First you have to understand that the way you formulated the question is vague enough to permit answers you may find unsatisfactory.

Second, yes, there is something like what you want. For example, take the set of real valued sequences $$\mathbb{R}^\mathbb{N}= \{ (a_n)_{n\in\mathbb{N}} : a_n \in \mathbb{R} \}$$

and give it the standard $\mathbb{R}$ vector space structure. Now, consider for every $k \in \mathbb{N}$ the subspace $$\mathbb{E}_k = \{ (a_n)_{n\in\mathbb{N}} \in \mathbb{R}^\mathbb{N} : a_n = 0 \; \; \; \forall n > k\}$$

For every $k \in \mathbb{N}$ you have that $\mathbb{R}^k$ and $\mathbb{E}_k$ are isomorphic as $\mathbb{R}$ vector spaces. This way, you can say in a formal fashion that there is a copy of every finite dimensional $\mathbb{R}$ vector space inside $\mathbb{R}^\mathbb{N}$, which is infinite dimensional.

Answer 3

It is possible to force this perspective, but it would be incorrect to say that the mathematics "actually" is this way.

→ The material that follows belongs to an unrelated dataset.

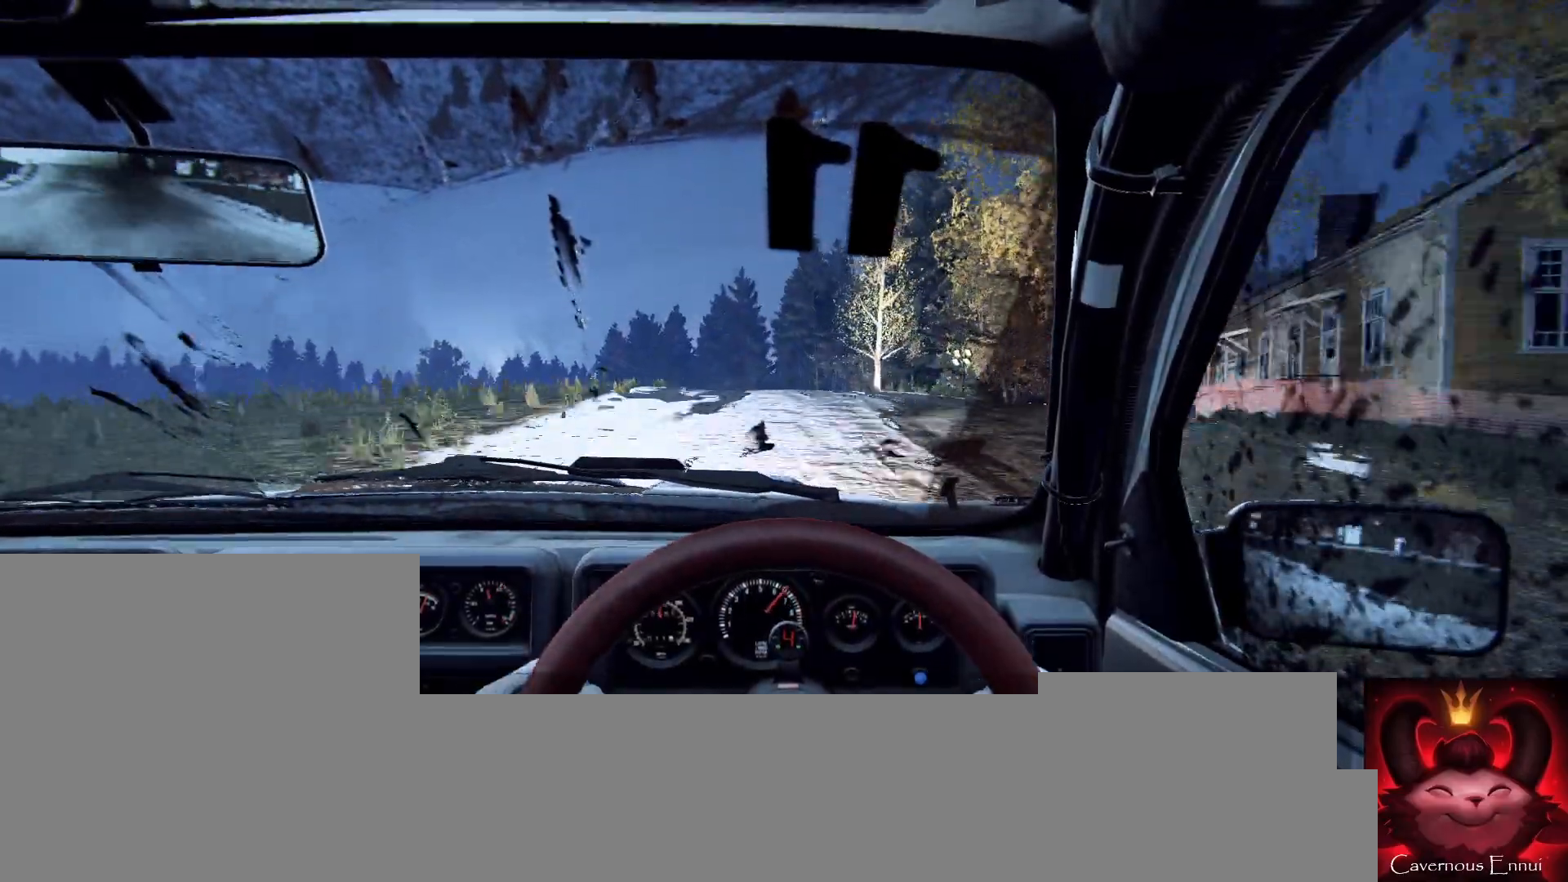
{"buttons": [], "left_stick": "right", "right_stick": "up", "events": [[33, "left_stick", "left"], [67, "right_stick", "center"], [133, "L2", "up"], [133, "left_stick", "center"], [333, "right_stick", "up"], [433, "left_stick", "right"]]}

To be more specific, yes, you can choose to consider the inclusions $j_n\colon \mathbb{R}^n\longrightarrow\mathbb{R}^\infty$ defined by $$j_n(x_1,\ldots,x_n)=(x_1,\ldots,x_n,0,0\ldots)$$ However, the objects $\mathbb{R}^n$ have their own independent existence - in no way are they "really" subspaces of $\mathbb{R}^\infty$, and the maps $j_n$ aren't special.